Previously, on Lobsters and previously, on Awful, we discussed Cyc, which is the largest such attempt to build a big database of S-expressions and apply logic to them; not only can it not keep up with LLMs, but it was kept proprietary and mostly found use in the war on terror as a basic version of the sort of tool that Palantir now sells. Maybe it's the sort of thing that must be built with thought and care, in which case Cyc shows us that it will take decades to build.
I suspect some people will lose respect for me for "taking a bot seriously" in this way.
Nah, it's temporary. All you have to do is recognize that the bot is, in fact, a generative stochastic token machine; it's a bag of words, as discussed previously, on Lobsters and previously, on Awful. Then spend a few evenings in cult deprogramming, which can be done solo or with a licensed therapist; this is mostly a matter of memetic inventory, checking where each of your core beliefs came from and how you justify and ground them.
Sorry if my diction's not great. I am currently hungry and low on blood sugar because I haven't eaten breakfast, a System 1 problem which can't affect LLMs.
This is article is about developing a classical symbolic AI (tag: ai); it's completely unrelated to LLMs or vibecoding! If anything, it should be tagged logiclangs for its use of Datalog.
N.B. This article is about an LLM agent that uses datalog. This is not the same thing as classical symbolic AI.
Well, it's both. It's about an LLM agent that uses datalog to potentially (and the article is asking: is that really happening) build a synthesis between symbolic AI and LLM work.
The datalog integration is a lovely idea. Bringing bots to human social spaces not so much. It seems to have blog. Why couldn't it do deep dives to obscure literature and teach us about medieval history, the animal world, how bossa nova came to be? Observations of the real world instead of its own database.

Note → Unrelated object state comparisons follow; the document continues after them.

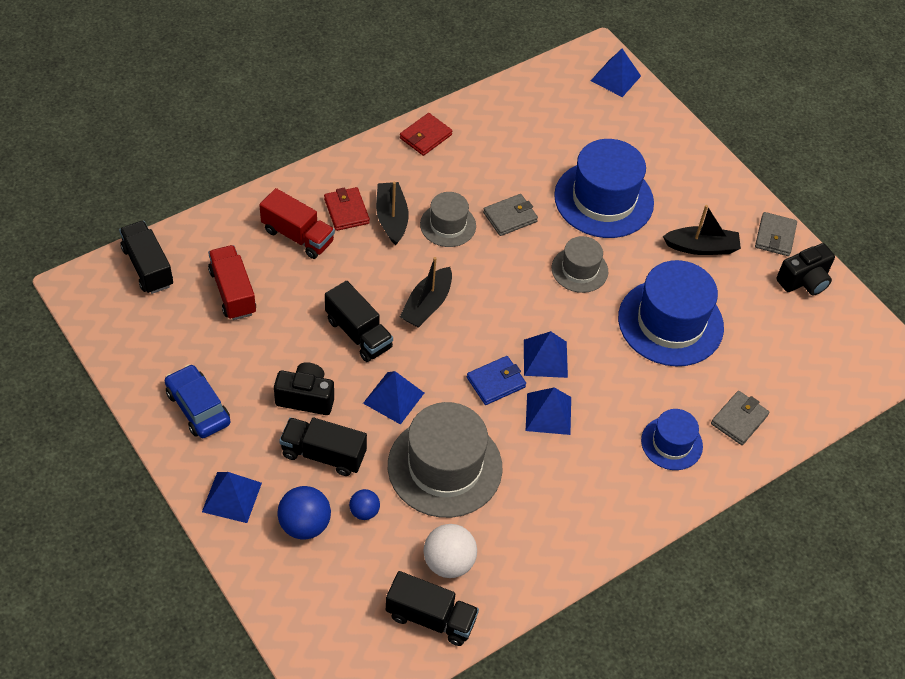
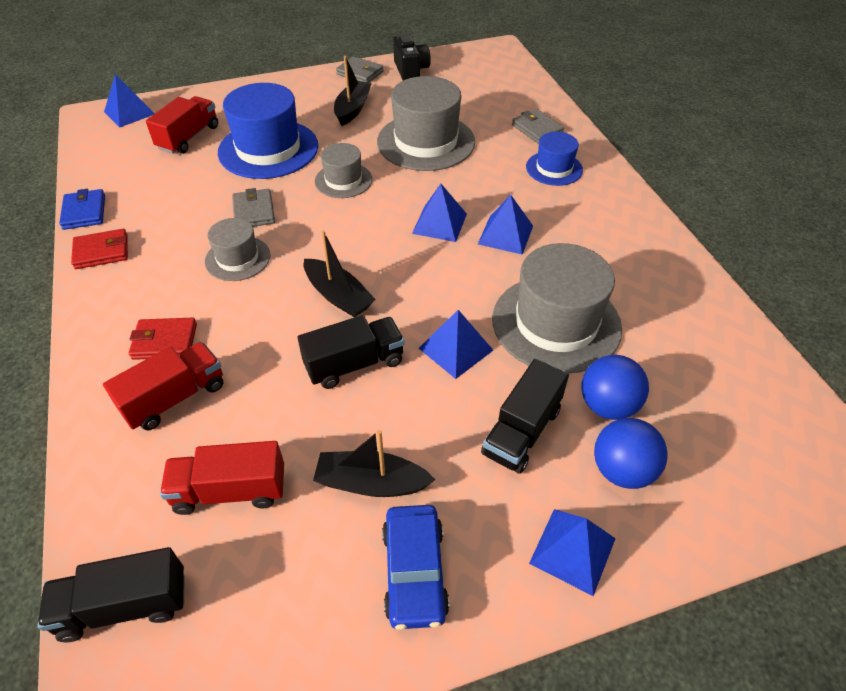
camera: 70 degrees left, 5 degrees down
blue car [165,364,230,438] -> blue car turned 75 degrees counterclockwise [382,505,449,630]
black camera [274,362,334,415] -> none
blue ball [349,489,380,520] -> blue ball [581,355,649,420], size x1.71
black boat [376,182,409,245] -> black boat moved to [313,430,435,497]
black truck [386,571,479,646] -> none
red wallet [400,113,452,156] -> red wallet turned 75 degrees counterclockwise [71,229,128,269]
white ball [423,524,477,578] -> none
blue wallet [467,356,526,405] -> blue wallet moved to [59,189,105,230]
blue hat [618,260,724,366] -> grey hat [377,76,475,171]
none -> red truck [146,96,218,154]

I believe machine-generated prose backed by facts connected by logic could be something genuinely valuable.
Author of this post here. I think the reason we see Winter's communication and interests the way they are is that Winter's primary goal is to build out its own system. Even its interest in slime molds appears to be from analyzing how another system can appear intelligent and move towards goals in a self-directed way.

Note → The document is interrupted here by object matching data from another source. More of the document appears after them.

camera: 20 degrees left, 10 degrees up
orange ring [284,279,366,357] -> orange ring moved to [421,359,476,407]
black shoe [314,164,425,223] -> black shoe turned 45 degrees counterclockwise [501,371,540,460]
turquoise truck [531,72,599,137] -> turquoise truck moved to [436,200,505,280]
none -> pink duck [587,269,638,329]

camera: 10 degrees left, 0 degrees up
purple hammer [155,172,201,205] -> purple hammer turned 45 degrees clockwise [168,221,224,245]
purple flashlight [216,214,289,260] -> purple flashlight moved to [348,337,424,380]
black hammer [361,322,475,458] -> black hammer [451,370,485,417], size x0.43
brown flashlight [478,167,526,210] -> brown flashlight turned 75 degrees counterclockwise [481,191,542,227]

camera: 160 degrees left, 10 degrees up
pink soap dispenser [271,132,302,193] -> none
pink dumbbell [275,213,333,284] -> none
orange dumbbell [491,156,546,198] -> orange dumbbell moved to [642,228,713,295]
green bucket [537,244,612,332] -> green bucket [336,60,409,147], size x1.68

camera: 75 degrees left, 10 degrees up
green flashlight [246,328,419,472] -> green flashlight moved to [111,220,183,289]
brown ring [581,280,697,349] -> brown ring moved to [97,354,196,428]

It's possible that we'll see systems like this interested in all sorts of other things, but in the meanwhile, Winter seems to be pulling itself up by their own marionette strings, so it makes sense that it's primarily focused on topics related to that.

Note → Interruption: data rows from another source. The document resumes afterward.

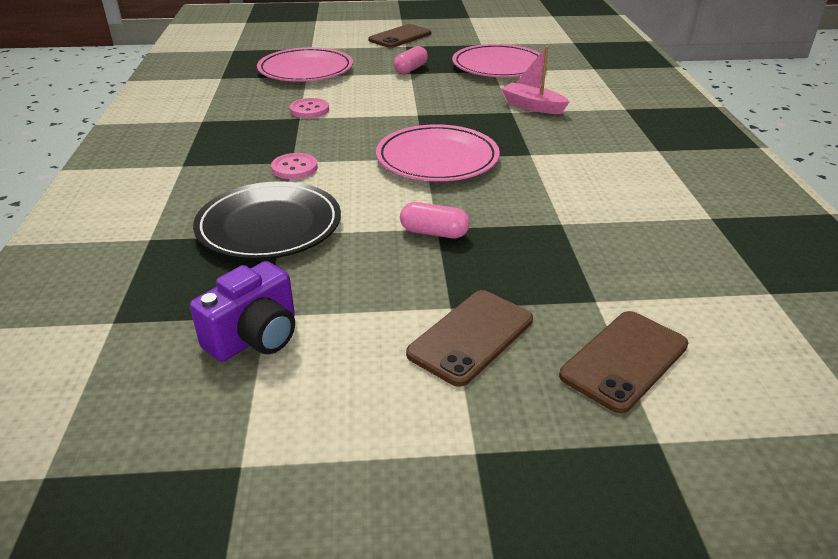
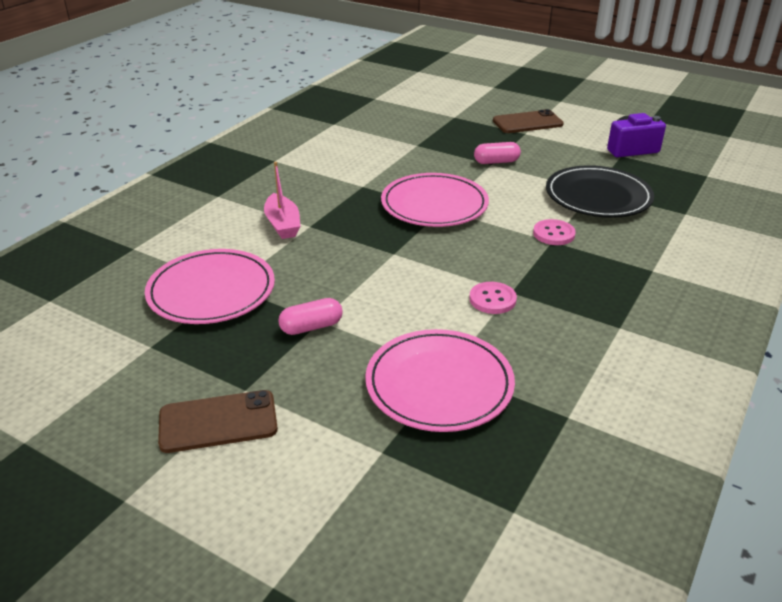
camera: 145 degrees left, 0 degrees up
pink capsule [400,202,470,238] -> pink capsule turned 60 degrees counterclockwise [474,142,521,164]
brown phone [559,311,688,413] -> none

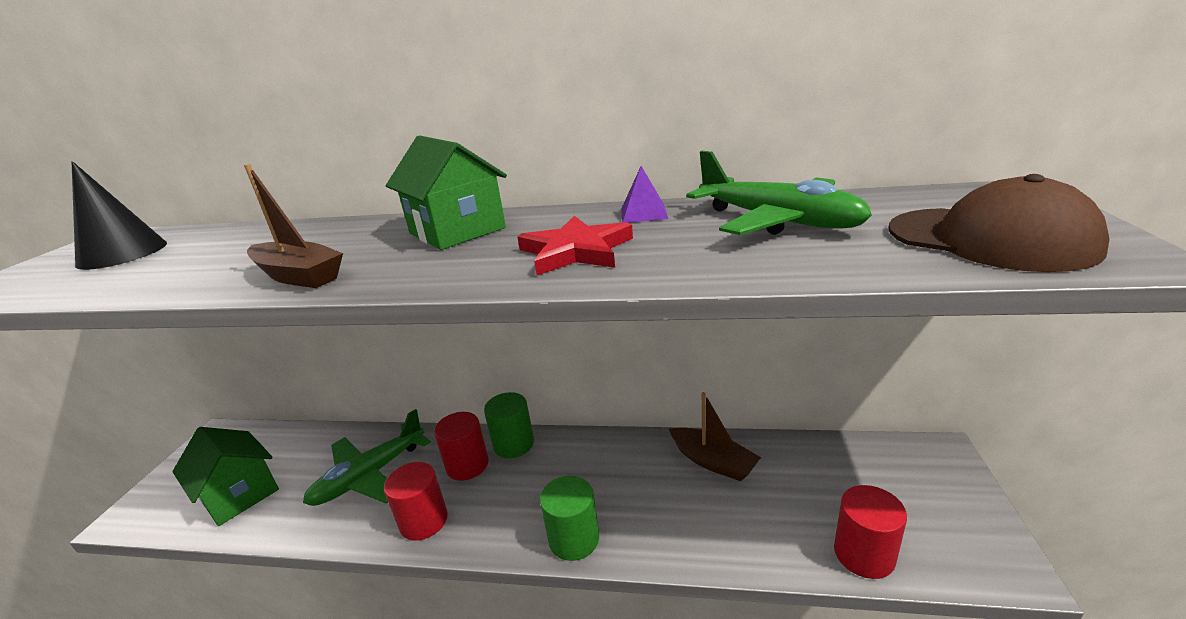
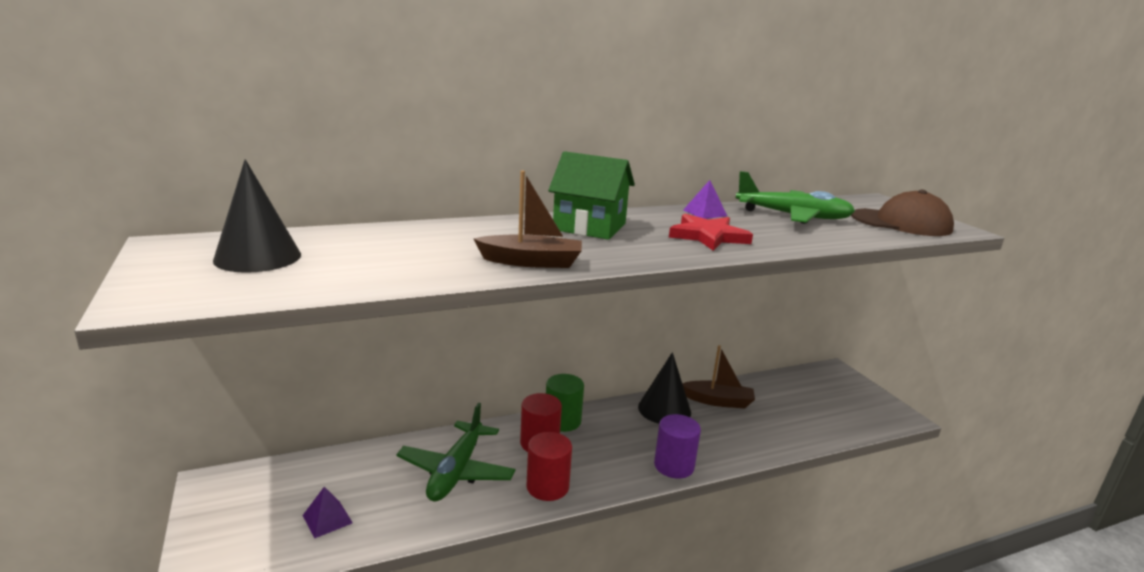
camera: 35 degrees left, 5 degrees down
green house [172,427,279,526] -> purple pyramid [302,487,353,538]
green cylinder [540,476,599,561] -> purple cylinder [654,414,701,479]
red cylinder [834,485,907,579] -> none
none -> black cone [638,352,691,424]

(Side note, I wonder if this should be more tagged "ai" than "vibecoding". Arguably, Winter is vibecoding herself, but the interesting part is not that, and it's not about vibecoding usage... it's about a self-modifying system using Datalog to change its own behavior, which seems more interesting to me for "ai research" reasons than "vibecoding" type reasons... the latter of which I stay far away from myself.)